— BEGIN Text —

Banks may rip you off, but your building society is run to much higher ethical standards – at least that is what they claim.

Yorkshire, the second biggest building society, states on its website: “We go out of our way to offer good, honest products that give good, honest returns.”

So how did Yorkshire allow the misleading marketing of a Credit Suisse capital-protected bond that led to the building society being hit with a £1,429,000 fine by the FCA?

How did Yorkshire allow the misleading marketing of a Credit Suisse capital protected bond that led to it being hit with a £1,429,000 fine?

This highlighted the maximum return – typically up to 72 per cent over six years – even though there was practically zero chance of achieving it.

In fact, consumer organisation Which? said the returns needed had never been achieved in the FTSE 100 index’s history.

More than £545m was invested in these bonds by 56,236 Yorkshire customers between 1 November 2009 and 17 June 2012.

During the period under investigation 59 per cent of the products maturing achieved only the minimum return – typically 15 per cent over six years.

Overall, the average paid above the minimum was an annual 0.45 per cent. No one got the maximum.

Yorkshire knew there was a 50 per cent chance of its customers receiving only the minimum return yet it failed to highlight this.

Did the society’s executives really believe this was a “good, honest product”?

Improvements were only made to the marketing material at the instigation of Which? and the FCA.

The root of the problem is undoubtedly that these products are far too complicated, not just for customers but also for the building society staff who are marketing and selling them.

I am going to the very top here. Would any chief executive of a building society really allow a product such as this to be marketed in such a way if they understood the low likelihood of their members achieving the maximum return and the high likelihood of them getting very little?

As with the Norwich & Peterborough Lifemark scandal, Chelsea’s dabbling with Icelandic banks and Britannia’s high-risk lending, there appears to have been too little understanding, too little investigation and too little due diligence on behalf of members.

Now Yorkshire – or its members – must foot a fine of almost £1.5m. Yorkshire’s four executive directors have let their members down. Which? raised concerns about the marketing of these products in 2010.

— END Text —

Task to carry out — Write out the whole article above about the fine against Yorkshire building society, word for word.

— BEGIN Dataset records —

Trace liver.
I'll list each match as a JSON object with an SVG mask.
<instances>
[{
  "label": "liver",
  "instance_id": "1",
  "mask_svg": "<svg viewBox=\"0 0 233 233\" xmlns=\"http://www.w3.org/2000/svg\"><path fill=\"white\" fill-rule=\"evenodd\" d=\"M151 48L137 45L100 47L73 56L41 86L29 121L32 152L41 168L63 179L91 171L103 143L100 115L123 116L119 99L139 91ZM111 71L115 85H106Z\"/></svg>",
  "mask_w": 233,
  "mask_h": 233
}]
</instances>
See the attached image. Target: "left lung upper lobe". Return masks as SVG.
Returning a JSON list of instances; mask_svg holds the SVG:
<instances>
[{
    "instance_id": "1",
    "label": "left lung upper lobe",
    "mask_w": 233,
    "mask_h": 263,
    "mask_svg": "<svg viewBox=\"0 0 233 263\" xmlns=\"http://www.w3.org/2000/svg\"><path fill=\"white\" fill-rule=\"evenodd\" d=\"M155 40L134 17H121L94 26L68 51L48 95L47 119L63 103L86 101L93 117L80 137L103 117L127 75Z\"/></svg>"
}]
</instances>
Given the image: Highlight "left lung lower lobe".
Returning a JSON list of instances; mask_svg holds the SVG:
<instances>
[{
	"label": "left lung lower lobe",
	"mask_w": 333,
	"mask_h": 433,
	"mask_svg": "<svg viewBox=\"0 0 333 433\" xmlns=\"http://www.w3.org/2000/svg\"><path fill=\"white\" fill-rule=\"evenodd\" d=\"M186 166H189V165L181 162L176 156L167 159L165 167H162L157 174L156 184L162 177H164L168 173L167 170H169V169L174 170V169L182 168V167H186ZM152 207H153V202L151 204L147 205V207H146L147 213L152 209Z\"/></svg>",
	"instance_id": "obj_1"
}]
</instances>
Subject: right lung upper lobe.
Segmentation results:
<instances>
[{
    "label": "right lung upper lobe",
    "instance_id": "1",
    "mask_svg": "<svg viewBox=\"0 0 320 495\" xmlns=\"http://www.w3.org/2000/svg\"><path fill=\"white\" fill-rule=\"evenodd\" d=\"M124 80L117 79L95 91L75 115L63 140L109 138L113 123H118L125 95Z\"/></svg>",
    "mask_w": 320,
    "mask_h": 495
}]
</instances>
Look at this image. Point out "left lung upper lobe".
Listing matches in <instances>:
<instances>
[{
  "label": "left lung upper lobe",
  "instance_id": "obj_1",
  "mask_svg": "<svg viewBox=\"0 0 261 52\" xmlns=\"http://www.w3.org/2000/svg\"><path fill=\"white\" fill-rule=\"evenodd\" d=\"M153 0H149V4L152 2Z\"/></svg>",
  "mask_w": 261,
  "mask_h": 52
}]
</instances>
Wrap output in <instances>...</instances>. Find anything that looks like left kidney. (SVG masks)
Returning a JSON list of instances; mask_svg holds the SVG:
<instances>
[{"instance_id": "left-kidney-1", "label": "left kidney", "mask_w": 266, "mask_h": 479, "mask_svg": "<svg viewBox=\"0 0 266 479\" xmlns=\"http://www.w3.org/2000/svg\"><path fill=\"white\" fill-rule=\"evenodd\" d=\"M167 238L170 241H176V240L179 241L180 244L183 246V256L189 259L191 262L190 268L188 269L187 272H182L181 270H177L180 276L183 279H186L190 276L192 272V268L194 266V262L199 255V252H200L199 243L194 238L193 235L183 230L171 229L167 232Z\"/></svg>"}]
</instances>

— END Dataset records —

Solution —
Banks may rip you off, but your building society is run to much higher ethical standards – at least that is what they claim.

Yorkshire, the second biggest building society, states on its website: “We go out of our way to offer good, honest products that give good, honest returns.”

So how did Yorkshire allow the misleading marketing of a Credit Suisse capital-protected bond that led to the building society being hit with a £1,429,000 fine by the FCA?

How did Yorkshire allow the misleading marketing of a Credit Suisse capital protected bond that led to it being hit with a £1,429,000 fine?

This highlighted the maximum return – typically up to 72 per cent over six years – even though there was practically zero chance of achieving it.

In fact, consumer organisation Which? said the returns needed had never been achieved in the FTSE 100 index’s history.

More than £545m was invested in these bonds by 56,236 Yorkshire customers between 1 November 2009 and 17 June 2012.

During the period under investigation 59 per cent of the products maturing achieved only the minimum return – typically 15 per cent over six years.

Overall, the average paid above the minimum was an annual 0.45 per cent. No one got the maximum.

Yorkshire knew there was a 50 per cent chance of its customers receiving only the minimum return yet it failed to highlight this.

Did the society’s executives really believe this was a “good, honest product”?

Improvements were only made to the marketing material at the instigation of Which? and the FCA.

The root of the problem is undoubtedly that these products are far too complicated, not just for customers but also for the building society staff who are marketing and selling them.

I am going to the very top here. Would any chief executive of a building society really allow a product such as this to be marketed in such a way if they understood the low likelihood of their members achieving the maximum return and the high likelihood of them getting very little?

As with the Norwich & Peterborough Lifemark scandal, Chelsea’s dabbling with Icelandic banks and Britannia’s high-risk lending, there appears to have been too little understanding, too little investigation and too little due diligence on behalf of members.

Now Yorkshire – or its members – must foot a fine of almost £1.5m. Yorkshire’s four executive directors have let their members down. Which? raised concerns about the marketing of these products in 2010.